69.救急車を呼びますか。―その1(2008年12月号)

前回及び前々回はけいれん発作への対応やもうろう状態への対応についてのべた。けいれん発作は突然来るので、怪我や事故の防止が最大の課題となる。もうろう状態については意識が曇ったまま動きまわったりするので、「注意深く見守り、辛抱強く意識が回復するのを待つ」ことが肝要である。今回は救急車に関する話をしよう。

突然路上で倒れ、けいれん発作を起こしていたら通りがかりの人はびっくりしてすぐ救急車を呼ぶだろう。私の患者も町のあちこちで倒れるので救急車隊員からよく電話がかかってくる。「00市・00区の救急隊ですが、そちらの病院で治療されている患者さんが倒れて呼ばれました。どうしたらいいですか」と聞かれる。

救急隊員から連絡があると、今どういう状況にあるか、まだけいれんが続いているか、意識レベルは回復しているかなどを聞き、原則として連れてきてもらうことにしている。なかにはもう回復しましたから救急車には乗りたくないと拒否する患者もいるが、救急隊員はそう簡単には解放してくれない。「来たからには乗ってください」と言われ、やむなく乗って来たという患者さんもいる。あるいは逆に「数か所の病院に連絡したが脳外科がないということで、どこも断られた。そちらでぜひ引き取ってほしい」といわれることもある。

多くはクリニックについたころにはすでに発作は治まっており、意識は回復している。打ち身、擦り傷などもあるが、大きなけがはない。しばらく安静にして、観察するとほとんど完全に回復する。

これが知らない病院に運ばれたりすると、無理に点滴、静脈注射、CT,MRI検査など必要以上な検査・治療がなされることが多い。てんかん患者が路上で発作を起こし、倒れたからといって重篤な事態になることはほとんどない。ひどい怪我やけいれんが止まらない場合は少なく、多くは救急車も必要としない。また最近は受け入れを断る病院も多くなった。

なぜ救急病院は救急患者を断るのか。

私はアメリカのミシガン州デトロイト市の救急病院を含む大学病院で4年間臨床研修を経験したが、そこでは運ばれてくる患者はどんな患者でも断らない。救急車からの電話は「引き受け可能か?」という問い合わせはなく、「連れていくからよろしく」という一方的な電話である。 アメリカの大都市ではこのような救急病院は1ないし2か所指定されており、ここには毎日300-500人の救急患者が運ばれてくる。大統領でも浮浪者でも身分は問わず、まずは最初にここに運ばれる。

浮浪者なども入り込み、廊下にじっと佇んでいる人も多い。名前も分からない身元不明の死亡者もおり、その混雑は目に余る。

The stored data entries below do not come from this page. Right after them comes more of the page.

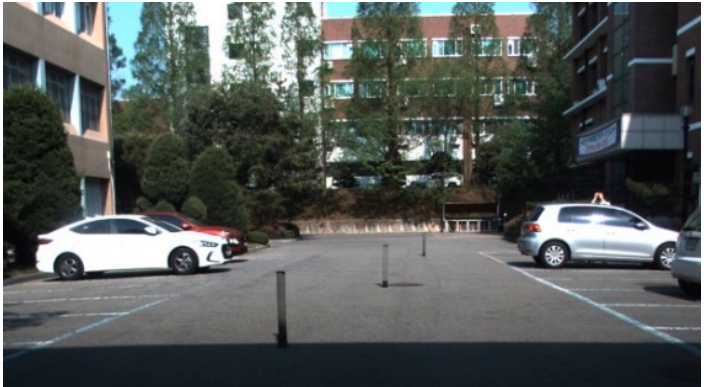
Figure 13. Test vehicle equipped with three lidars, one radar, and a dashboard camera. The measurements used a thin object to maintain the accuracy of the camera and radar’s projection transformation matrix. For these thin objects, the matrix was computed using the image’s x and y ground coordinates, and the radar detection results were projected onto the image coordinate system using the calculated matrix (Figure 14). Sensors 2020 , 20 , x FOR PEER REVIEW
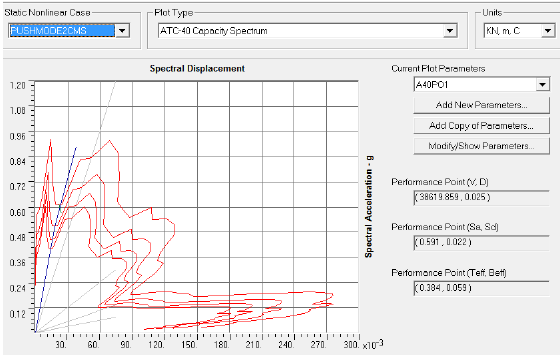
Fig. 16. Capacity spectrum in the longitudinal direction for Kobe earthquake Yield Ultimate Performance Displacement displacement, displacement, displacement, ductility mm mm mm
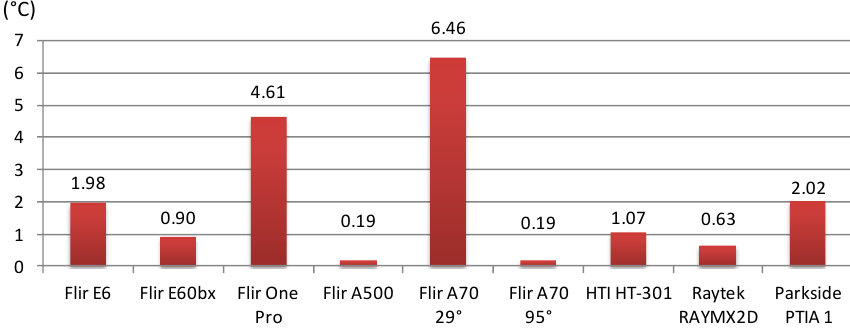
Figure 24. Average deviation in °C for the analyzed thermal cameras.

ここで診療の第一線を担うのは若手研修医・レジデントであり、常に数十人の研修医・レジデントが待機している。ここは大学関連研修指定病院であり、十分な臨床経験ができるので、若手医師はここでの勤務を嫌がらない。

路上で倒れたてんかん患者全てが救急病院に運ぶ必要はまったくないが、しかし仮に救急隊から依頼があったら受け入れを断らないような救急病院が必要であろう。